I tried rolling back the kernel and Nvidia driver (440.x, 450.x), CUDA (10, 10.1, 10.2, 11.0), pycuda (2019.1, 2019.1.2) and cryoSPARC (2.15.2_beta, 2.16.1_beta). The only combo that worked on the 2080Tis was 2.15.2_beta and CUDA 10.0. This combination worked with multiple different versions of the Nvidia driver and pycuda.
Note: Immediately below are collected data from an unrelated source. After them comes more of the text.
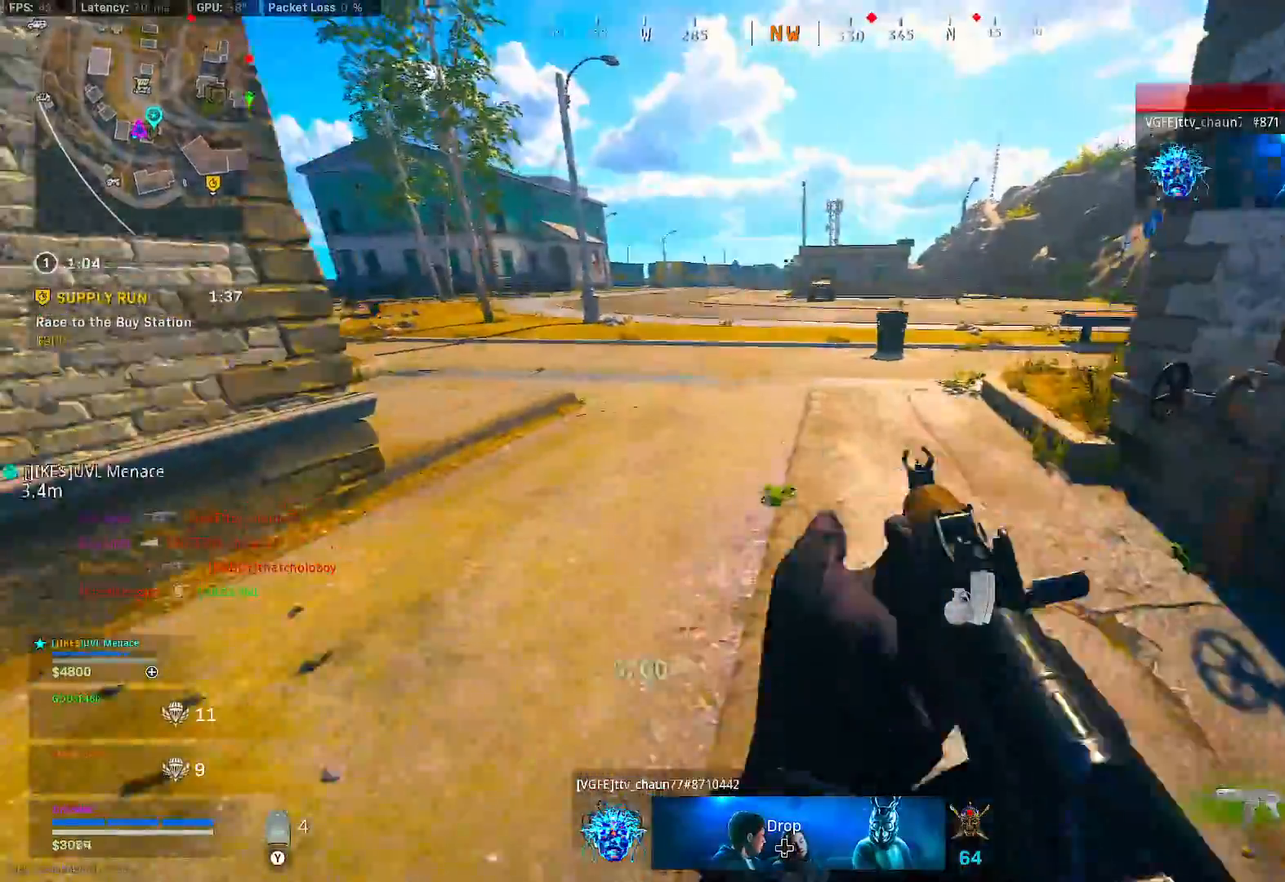
{"dt_ms": 500, "buttons": [], "left_stick": "up", "right_stick": "center", "button_events": [[250, "B", "down"], [467, "B", "up"]]}
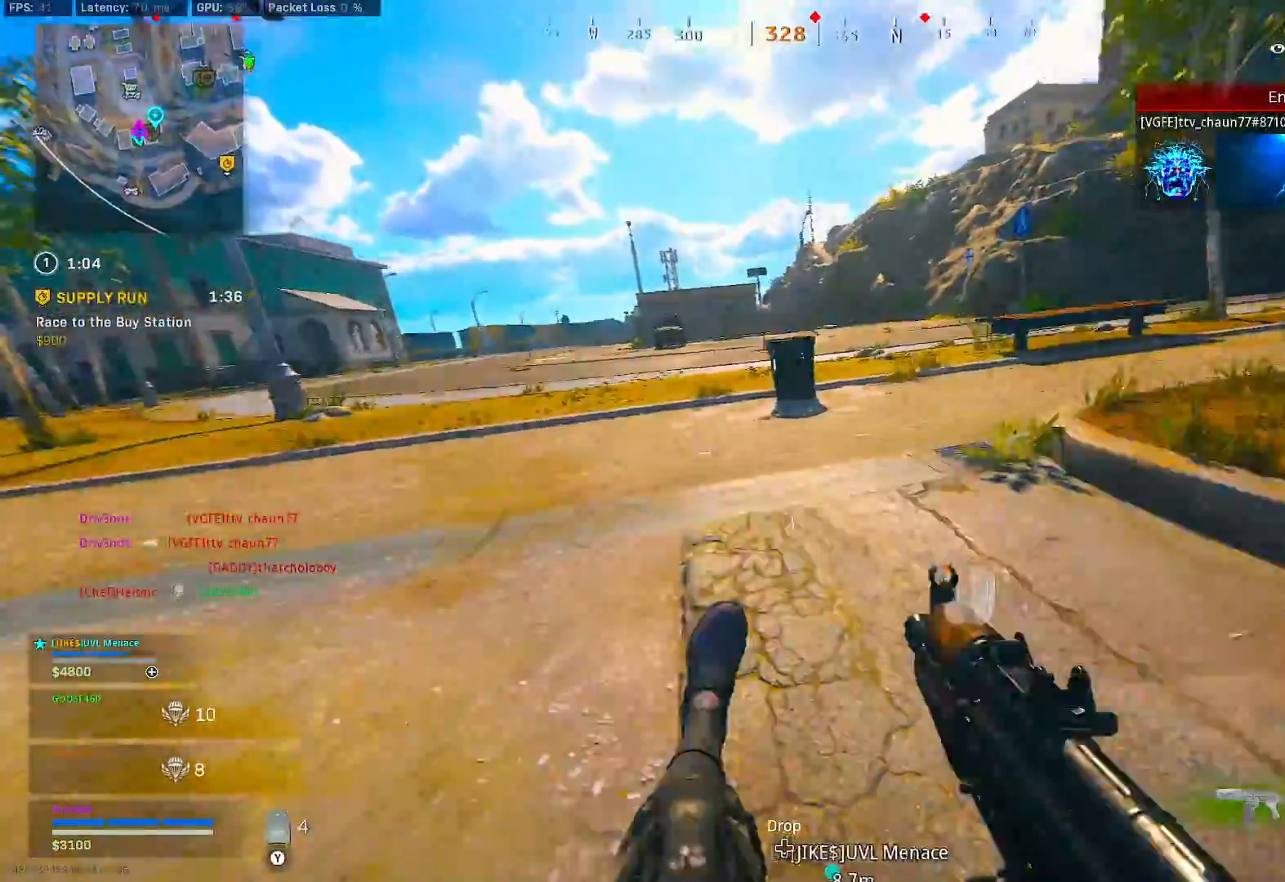
{"dt_ms": 500, "buttons": [], "left_stick": "up", "right_stick": "center", "button_events": [[33, "B", "down"], [83, "A", "down"], [133, "A", "up"], [133, "B", "up"]]}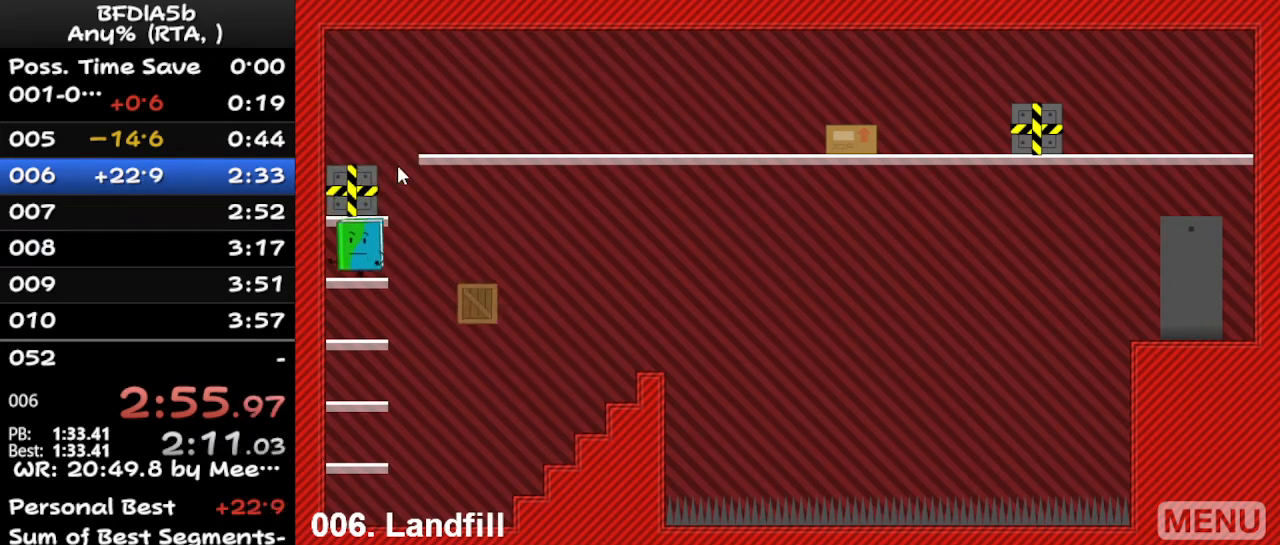
Gameplay with keyboard; each line is a JSON object with the keys held at the frame after it. "events" lists presses ("down") and releases ("up") of "down", "left", "r", "right", "space", "up" and "z" between this image and that frame as [ms after this image, input, new state], when the widget could be followed in between. No other keys are recorded. Mouse input is not recorded.
{"keys": ["right", "up"], "events": [[267, "space", "down"], [333, "space", "up"], [433, "up", "down"], [500, "right", "down"]]}
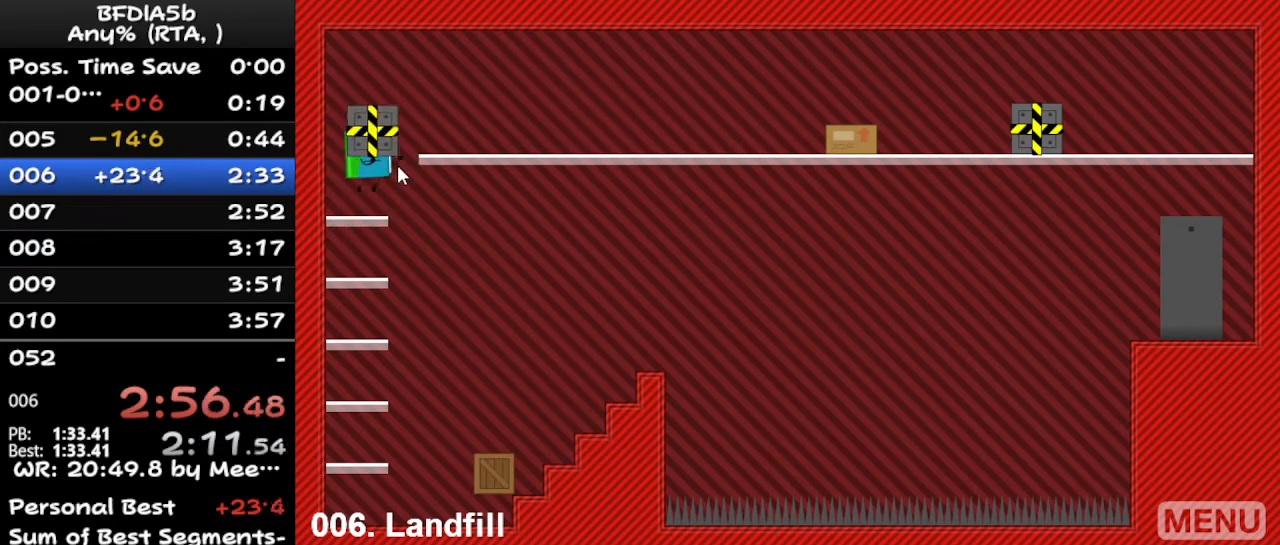
{"keys": ["right"], "events": [[33, "up", "up"]]}
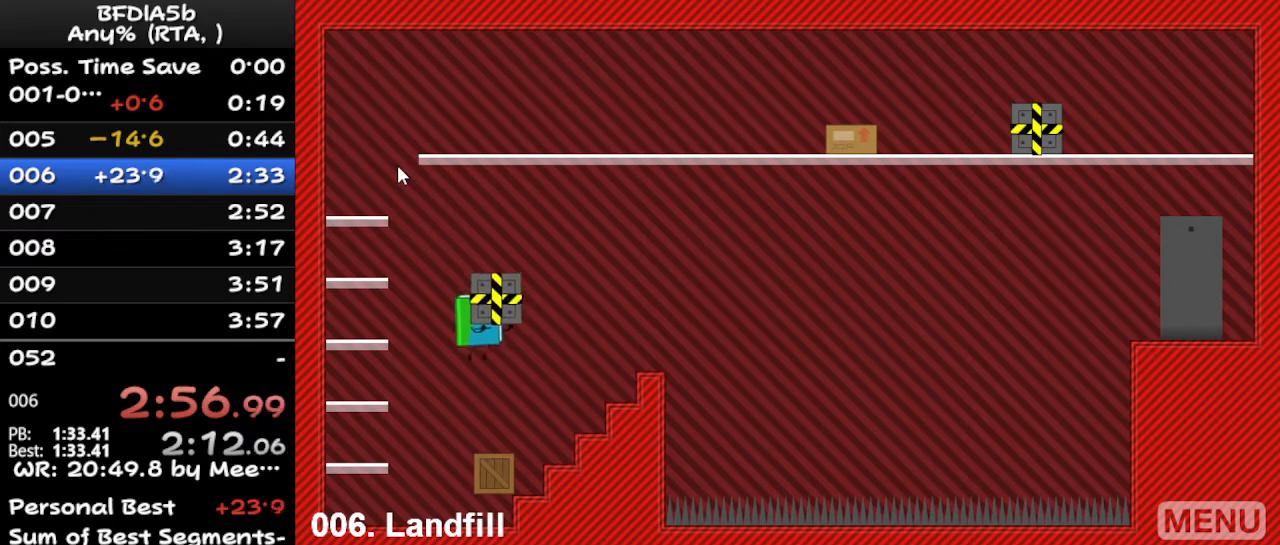
{"keys": ["right", "space"], "events": [[100, "space", "down"]]}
[CPU: 1.11 GB]   Traceback (most recent call last):
  File "cryosparc2_compute/jobs/runcommon.py", line 1685, in run_with_except_hook
    run_old(*args, **kw)
  File "/pncc/storage/1/cryosparc/sw/cryosparc2_worker/deps/anaconda/lib/python2.7/threading.py", line 754, in run
    self.__target(*self.__args, **self.__kwargs)
  File "cryosparc2_compute/jobs/pipeline.py", line 165, in thread_work
    work = processor.process(item)
  File "cryosparc2_worker/cryosparc2_compute/jobs/motioncorrection/run_patch.py", line 157, in cryosparc2_compute.jobs.motioncorrection.run_patch.run_patch_motion_correction_multi.motionworker.process
  File "cryosparc2_worker/cryosparc2_compute/jobs/motioncorrection/run_patch.py", line 160, in cryosparc2_compute.jobs.motioncorrection.run_patch.run_patch_motion_correction_multi.motionworker.process
  File "cryosparc2_worker/cryosparc2_compute/jobs/motioncorrection/run_patch.py", line 161, in cryosparc2_compute.jobs.motioncorrection.run_patch.run_patch_motion_correction_multi.motionworker.process
  File "cryosparc2_worker/cryosparc2_compute/jobs/motioncorrection/patchmotion.py", line 77, in cryosparc2_compute.jobs.motioncorrection.patchmotion.unbend_motion_correction
  File "cryosparc2_worker/cryosparc2_compute/jobs/motioncorrection/patchmotion.py", line 446, in cryosparc2_compute.jobs.motioncorrection.patchmotion.unbend_motion_correction
  File "cryosparc2_worker/cryosparc2_compute/engine/cuda_core.py", line 197, in cryosparc2_compute.engine.cuda_core.transfer_ndarray_to_cudaarray
MemoryError: cuArrayCreate failed: out of memory

hsnyder · July 14, 2020, 5:46pm

Hi @yoshiokc,

The switch for low memory use should still be present - we still consider it a beta feature. We’ve looked into this and the feature was in fact missing from the private beta releases. This was an issue on our end, thanks very much for bringing it to our attention. We have released a patch for v2.16.1-live_deeppick_privatebeta and v2.16.0-deeppick_privatebeta which can be downloaded as per the instructions here: https://guide.cryosparc.com/setup-configuration-and-management/software-updates#apply-patches

Harris

yoshiokc · July 14, 2020, 6:37pm

Thanks!, I will test at the next opportunity. Is the low-mem code-path on by default? Even if it works, we use Live 95% of the time, so the workers would have to have it enabled.

hsnyder · July 14, 2020, 6:53pm

Yes, the low-memory code path is enabled by default. It should work correctly in Live.

Harris

yoshiokc · July 19, 2020, 4:56am

Just got the chance to re-update and apply the patch. Can confirm it is working.